• _TASK OBJECTIVE_
Transcribe, word for word and without additions, each line below from the one containing "right knee: (14, 139)" through the one containing "left wrist: (97, 119)", both ends included.

Items listed in a dataset:
Segment Open

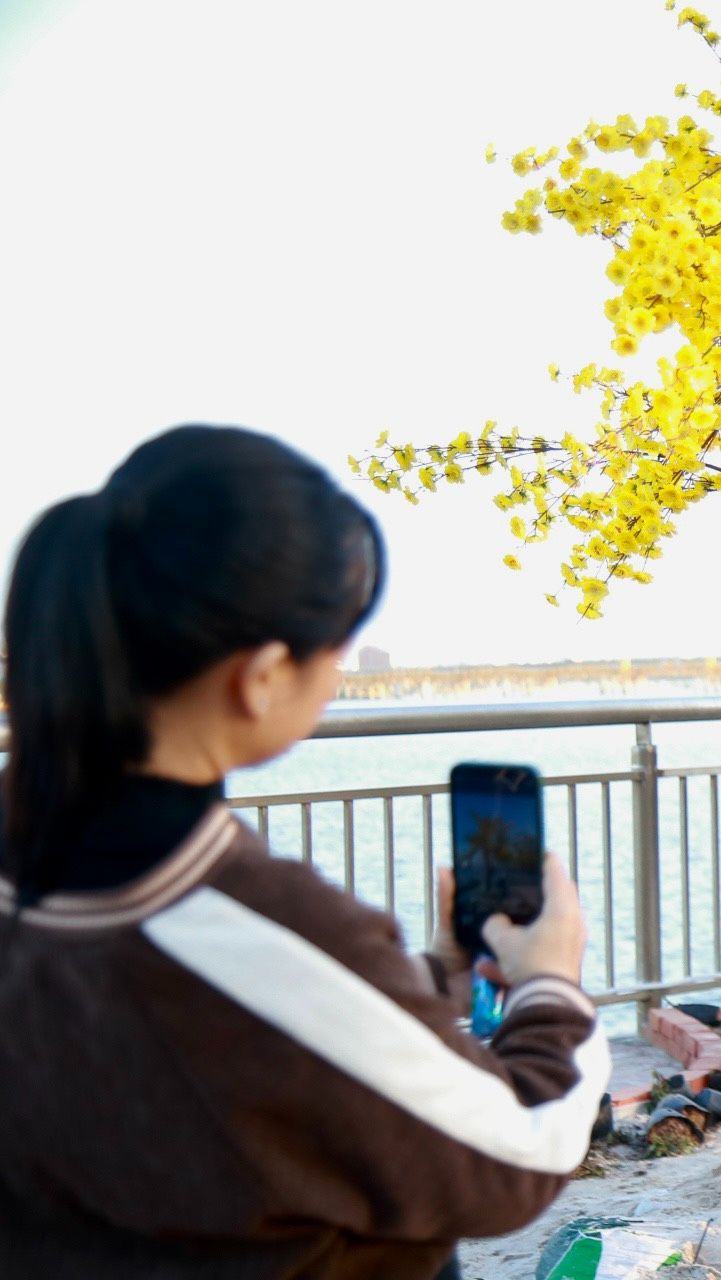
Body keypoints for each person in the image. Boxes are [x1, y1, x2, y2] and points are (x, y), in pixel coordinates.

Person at [0, 425, 609, 1278]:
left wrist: (430, 977)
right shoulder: (241, 925)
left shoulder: (43, 881)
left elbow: (259, 1054)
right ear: (260, 676)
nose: (340, 675)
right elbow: (522, 1149)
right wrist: (553, 985)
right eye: (339, 647)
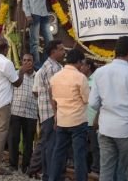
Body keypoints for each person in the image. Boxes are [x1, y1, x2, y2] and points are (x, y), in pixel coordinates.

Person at [89, 36, 128, 181]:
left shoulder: (99, 72)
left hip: (105, 130)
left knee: (106, 172)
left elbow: (92, 103)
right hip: (126, 131)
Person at [0, 38, 33, 176]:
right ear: (5, 49)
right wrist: (21, 71)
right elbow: (17, 83)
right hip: (2, 103)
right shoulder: (6, 63)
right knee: (1, 133)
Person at [49, 48, 90, 181]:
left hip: (62, 120)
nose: (82, 66)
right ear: (78, 62)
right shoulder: (81, 78)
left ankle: (53, 178)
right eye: (82, 63)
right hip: (78, 121)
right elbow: (86, 99)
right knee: (79, 155)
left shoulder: (55, 77)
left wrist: (56, 115)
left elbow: (53, 99)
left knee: (58, 153)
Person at [31, 39, 66, 181]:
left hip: (48, 112)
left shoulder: (54, 66)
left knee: (49, 145)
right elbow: (55, 92)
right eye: (61, 49)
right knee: (52, 145)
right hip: (52, 113)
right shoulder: (52, 68)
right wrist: (57, 113)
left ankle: (48, 175)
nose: (64, 52)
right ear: (53, 52)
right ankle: (51, 176)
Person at [8, 53, 38, 173]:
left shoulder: (38, 76)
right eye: (24, 60)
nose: (26, 62)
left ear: (33, 62)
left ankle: (26, 165)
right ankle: (13, 165)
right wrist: (20, 72)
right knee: (14, 139)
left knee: (28, 141)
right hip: (16, 111)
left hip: (31, 113)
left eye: (29, 60)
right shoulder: (16, 74)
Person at [80, 58, 100, 174]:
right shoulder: (82, 80)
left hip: (92, 120)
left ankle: (95, 169)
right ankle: (86, 169)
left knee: (94, 147)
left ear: (88, 67)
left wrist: (97, 119)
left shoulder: (95, 81)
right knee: (84, 147)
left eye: (83, 65)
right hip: (82, 119)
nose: (81, 67)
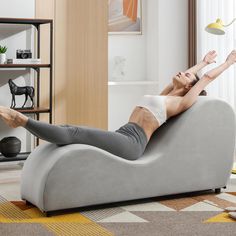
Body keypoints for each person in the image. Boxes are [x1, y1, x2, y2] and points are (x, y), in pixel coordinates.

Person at [0, 50, 235, 161]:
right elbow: (192, 76)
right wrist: (202, 62)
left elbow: (204, 79)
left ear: (189, 88)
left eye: (186, 76)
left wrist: (227, 63)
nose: (182, 73)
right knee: (70, 129)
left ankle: (20, 120)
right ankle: (21, 120)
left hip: (132, 144)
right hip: (122, 134)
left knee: (74, 132)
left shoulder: (179, 102)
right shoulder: (166, 94)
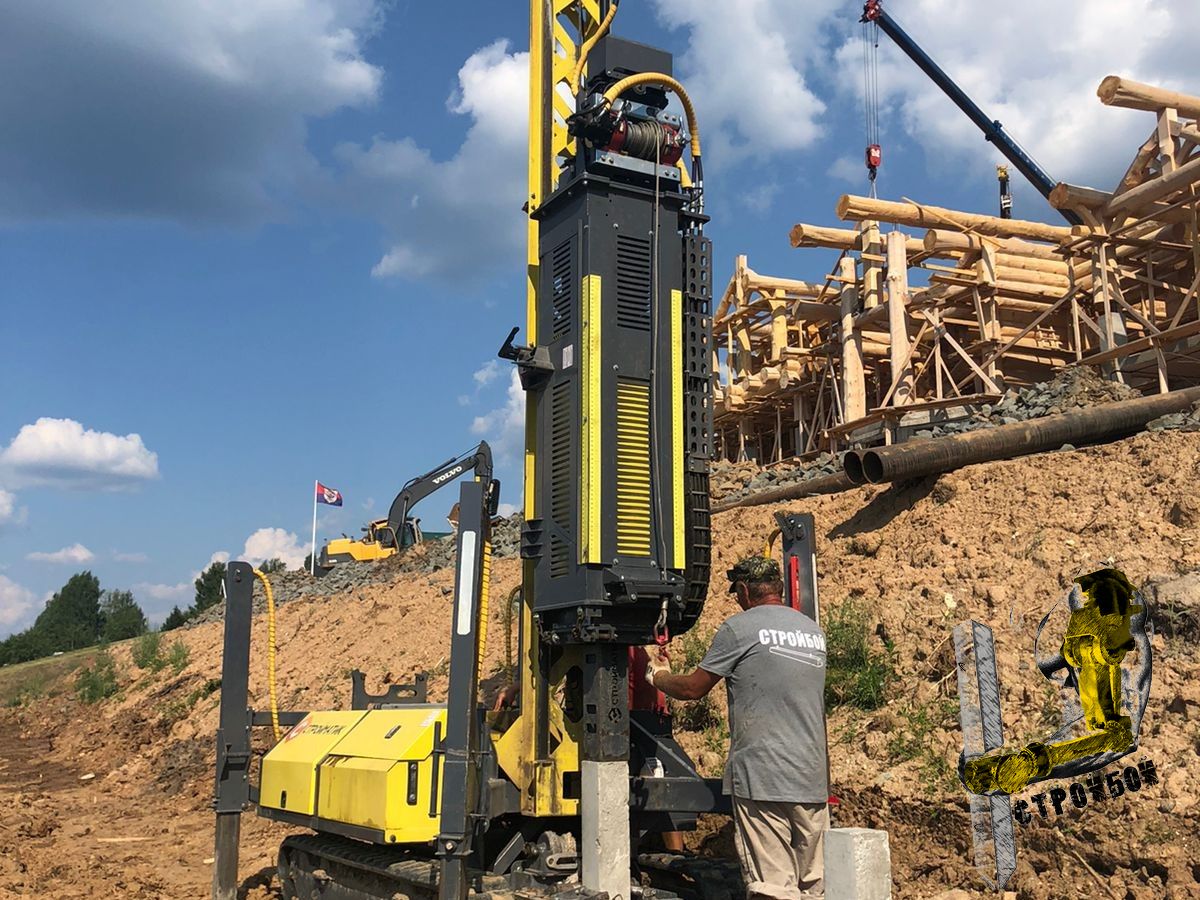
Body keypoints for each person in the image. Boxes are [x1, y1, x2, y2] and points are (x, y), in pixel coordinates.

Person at [645, 555, 829, 900]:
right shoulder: (812, 631)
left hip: (763, 777)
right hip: (812, 778)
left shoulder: (739, 629)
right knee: (815, 885)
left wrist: (659, 676)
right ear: (779, 587)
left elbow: (693, 689)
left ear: (744, 590)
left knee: (773, 887)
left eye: (737, 594)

Segment Closed

• _EXERCISE OUTPUT_
right knee: (14, 139)
left knee: (28, 141)
right hip: (16, 111)
left hip: (31, 113)
left eye: (29, 60)
right shoulder: (16, 74)
Person at [80, 58, 100, 174]:
right shoulder: (82, 80)
left hip: (92, 120)
left ankle: (95, 169)
right ankle: (86, 169)
left knee: (94, 147)
left ear: (88, 67)
left wrist: (97, 119)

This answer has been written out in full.